▶ **Challenges**
a) Answer these questions using the St. Petersburg history text below:
(i) On what date did construction of the Peter and Paul Fortress begin?
(ii) What reason does the text give for the failure of Peter's plan to make Vasilevskiy Island the center of the city?
(iii) Which three avenues converge on the Admiralty?
b) Write the next passage of the St. Petersburg history text below, starting after its final sentence.

▶ **Document extract**

St. Petersburg is one of the most beautiful cities in the world. Founded in 1703 by Tsar Peter the Great (1682-1725), St. Petersburg has been at the center of attention and argument from the moment of its birth. Unlike some cities, it was not created by a process of gradual, graceful development but was constructed forcibly, stone by stone, under the force and direction of Peter the Great, for whose patron saint the city is named.

The year of the city’s birth, 1703, was a troubled one. Peter the Great was engaged in the Great Northern War with Sweden, in a struggle over domination of the Baltic. In a broader sense, he was engaged in a great struggle to speed up the Westernization of Russia. Peter’s desire to found a new city at the mouth of the Neva stemmed from both these conflicts. The building of the Peter and Paul Fortress that began on May 16, 1703 marked the beginning of the formation of the city, which was expressly built to serve as the capital. Peter wanted the European powers to see that Russia was now firmly on their level and the elites of Russia to see what the future looked like – European, regular, rational.

It has been said that St. Petersburg was built on the bones of the people who died building it. Peter’s word was indeed law in many things. Peter could force all those entering the city to bring with them at least one stone, for there were no stones in the area with which to build the city. He required the aristocracy to move to St. Petersburg and build lavish homes for themselves, as well as chip in to help erect government buildings. However, his grand plan of having Vasilevskiy Island as the center of the city never materialized, for few people wanted to live on an island with such dubious connections to the mainland. By the time of Peter’s death in 1725, however, much of his plan for the city had already materialized. In particular, the basic layout of the three major avenues converging on the Admiralty – Nevskiy Prospect, Voznesenskiy Prospect and Gorokhovaya Street – had been put into place. The original downtown was formed in the area between Peter and Paul Fortress and the Log Cabin of Peter the Great, the place which later became the Trinity Square. Most of the high class social events took place either in the Summer Gardens or in the palace of the Governor of St. Petersburg – the Menshikov Palace. At the same time the barracks of the Izmaylovskiy and Semenovskiy Guards were built. The tsarist state rested on the spiritual power of the church and the firepower of the guards, who were the crack troops of the Russian Empire.

▶ **Dataset rows**
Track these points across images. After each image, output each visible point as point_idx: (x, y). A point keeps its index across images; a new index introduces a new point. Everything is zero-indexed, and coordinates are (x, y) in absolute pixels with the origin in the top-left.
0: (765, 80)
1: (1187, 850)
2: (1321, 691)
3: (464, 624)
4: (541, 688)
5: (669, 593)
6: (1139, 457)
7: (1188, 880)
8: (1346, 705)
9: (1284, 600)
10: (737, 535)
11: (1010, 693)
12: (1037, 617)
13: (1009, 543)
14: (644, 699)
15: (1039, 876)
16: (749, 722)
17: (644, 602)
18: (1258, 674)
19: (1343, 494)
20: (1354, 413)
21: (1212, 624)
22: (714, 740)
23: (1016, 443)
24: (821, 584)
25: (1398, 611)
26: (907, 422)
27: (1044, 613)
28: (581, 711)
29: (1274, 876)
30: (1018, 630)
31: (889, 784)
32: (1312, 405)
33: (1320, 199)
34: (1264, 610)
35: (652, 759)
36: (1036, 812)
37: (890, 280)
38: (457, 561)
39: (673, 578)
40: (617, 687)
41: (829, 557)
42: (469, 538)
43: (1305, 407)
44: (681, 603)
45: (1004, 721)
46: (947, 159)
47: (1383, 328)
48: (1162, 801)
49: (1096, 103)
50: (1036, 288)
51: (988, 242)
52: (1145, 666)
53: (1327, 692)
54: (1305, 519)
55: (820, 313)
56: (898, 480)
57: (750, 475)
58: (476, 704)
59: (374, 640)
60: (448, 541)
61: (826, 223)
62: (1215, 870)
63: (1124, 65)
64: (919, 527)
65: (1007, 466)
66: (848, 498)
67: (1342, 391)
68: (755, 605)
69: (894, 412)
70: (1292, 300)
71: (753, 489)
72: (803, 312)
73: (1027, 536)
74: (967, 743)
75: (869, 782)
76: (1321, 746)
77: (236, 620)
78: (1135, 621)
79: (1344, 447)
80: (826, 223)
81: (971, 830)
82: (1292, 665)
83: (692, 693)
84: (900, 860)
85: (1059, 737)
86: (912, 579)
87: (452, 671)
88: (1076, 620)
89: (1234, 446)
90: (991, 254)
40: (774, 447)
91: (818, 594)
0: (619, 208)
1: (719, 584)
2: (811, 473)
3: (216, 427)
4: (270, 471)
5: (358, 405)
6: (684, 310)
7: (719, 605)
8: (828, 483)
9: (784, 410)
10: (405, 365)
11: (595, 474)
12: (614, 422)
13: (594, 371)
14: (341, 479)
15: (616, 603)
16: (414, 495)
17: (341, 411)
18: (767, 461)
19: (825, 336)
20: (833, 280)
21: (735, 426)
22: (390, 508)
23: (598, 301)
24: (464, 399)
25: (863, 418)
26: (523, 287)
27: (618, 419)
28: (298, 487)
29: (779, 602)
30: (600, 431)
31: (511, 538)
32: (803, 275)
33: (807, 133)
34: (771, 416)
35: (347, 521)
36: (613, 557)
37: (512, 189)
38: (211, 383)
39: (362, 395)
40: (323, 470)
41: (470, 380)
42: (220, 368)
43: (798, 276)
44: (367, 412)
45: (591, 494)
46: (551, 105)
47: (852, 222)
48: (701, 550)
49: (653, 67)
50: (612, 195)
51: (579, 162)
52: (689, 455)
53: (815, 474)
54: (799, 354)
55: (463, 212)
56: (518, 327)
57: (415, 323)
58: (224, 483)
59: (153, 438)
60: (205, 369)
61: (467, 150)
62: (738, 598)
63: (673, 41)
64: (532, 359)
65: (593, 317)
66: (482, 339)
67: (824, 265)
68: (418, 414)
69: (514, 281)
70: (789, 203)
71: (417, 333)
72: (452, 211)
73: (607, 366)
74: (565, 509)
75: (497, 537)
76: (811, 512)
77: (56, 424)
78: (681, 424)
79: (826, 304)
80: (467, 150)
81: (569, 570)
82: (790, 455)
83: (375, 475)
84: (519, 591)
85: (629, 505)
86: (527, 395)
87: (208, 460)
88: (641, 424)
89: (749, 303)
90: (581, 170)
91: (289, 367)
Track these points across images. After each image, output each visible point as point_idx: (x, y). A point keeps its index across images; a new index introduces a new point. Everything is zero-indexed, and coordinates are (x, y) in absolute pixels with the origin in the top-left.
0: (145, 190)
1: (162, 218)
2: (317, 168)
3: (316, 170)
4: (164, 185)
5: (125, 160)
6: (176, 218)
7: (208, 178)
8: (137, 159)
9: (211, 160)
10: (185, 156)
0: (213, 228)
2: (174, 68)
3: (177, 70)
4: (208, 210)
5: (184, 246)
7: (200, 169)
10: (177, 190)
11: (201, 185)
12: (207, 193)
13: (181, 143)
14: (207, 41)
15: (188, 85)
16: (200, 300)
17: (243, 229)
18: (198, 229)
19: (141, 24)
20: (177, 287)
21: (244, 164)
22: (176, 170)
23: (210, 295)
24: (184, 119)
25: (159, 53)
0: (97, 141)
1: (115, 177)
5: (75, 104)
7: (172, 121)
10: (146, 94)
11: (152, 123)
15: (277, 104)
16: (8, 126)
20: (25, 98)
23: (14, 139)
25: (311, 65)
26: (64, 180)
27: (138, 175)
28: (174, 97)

▶ **Responses per task**
a)
(i) May 16, 1703.
(ii) Few people wanted to live on an island with such dubious connections to the mainland.
(iii) Nevskiy Prospect, Voznesenskiy Prospect and Gorokhovaya Street.

b)
This central role of the guards in the state is carried out by the events following Peter’s death in 1725. From Peter until Catherine the Great, there were 7 ruling monarchs, and the guards played a central role in the formation and deposition of these rulers.

Catherine I, Peter’s wife and his grandson, Peter II, died relatively soon after ascending the throne. After the death of Peter’s niece Anna Ioannovna (1730-1740), whose reign was called the time of German rule due to the influence of her German advisors, a coup by the guards brought Peter’s daughter, Elizabeth (1741-1761), to the throne. Elizabeth laid the groundwork for her famous successor, Catherine, both practically, by codifying criminal law, and aesthetically, by naming the great Italian architect Bortolomeo Rastrelli, whose unique Baroque creations included such important buildings as the Smolnyy Cathedral, the Winter Palace and the suburban palaces at Peterhof and Tsarskoe Selo. Under Elizabeth St. Petersburg became one of Europe’s grandest capitals.

The Imperial splendor of St. Petersburg was best reflected in the suburban residences of the tsars. The Grand Palace of Peterhof was decorated with extreme luxury. The Catherine Palace in Tsarskoe Selo, which once used to belong to Peter the Great’s wife Catherine, was now turned into a magnificent royal residence. Elizabeth commissioned the Smolnyy Convent and the Winter Palace, though she died before both buildings were completed.

Elizabeth tried to follow many of her father’s policies. She preferred to appoint Russians and not foreigners to the highest positions in the country. Being a patron of arts, she established the Russian Academy of Arts. Elizabeth’s choice of her successor, however, was an unfortunate one. Her nephew Peter III (1761-1762) adopted a pro-Prussian policy. He withdrew Russia from the Seven Years’ War, saving Prussia from almost certain defeat and forgoing great potential gains for Russia. This angered the guards enough that his German wife, the future Empress Catherine the Great, was able to lead a successful coup in 1762.

During Catherine the Great’s reign (1762-1796), the city of St. Petersburg came of age. Catherine’s reign set the stage for the events to come. She undertook a massive building project that followed two principles: the city should be as magnificent as possible and that the ensemble of buildings should be harmonious. Under her, the outlines of the typical classical St. Petersburg style became apparent.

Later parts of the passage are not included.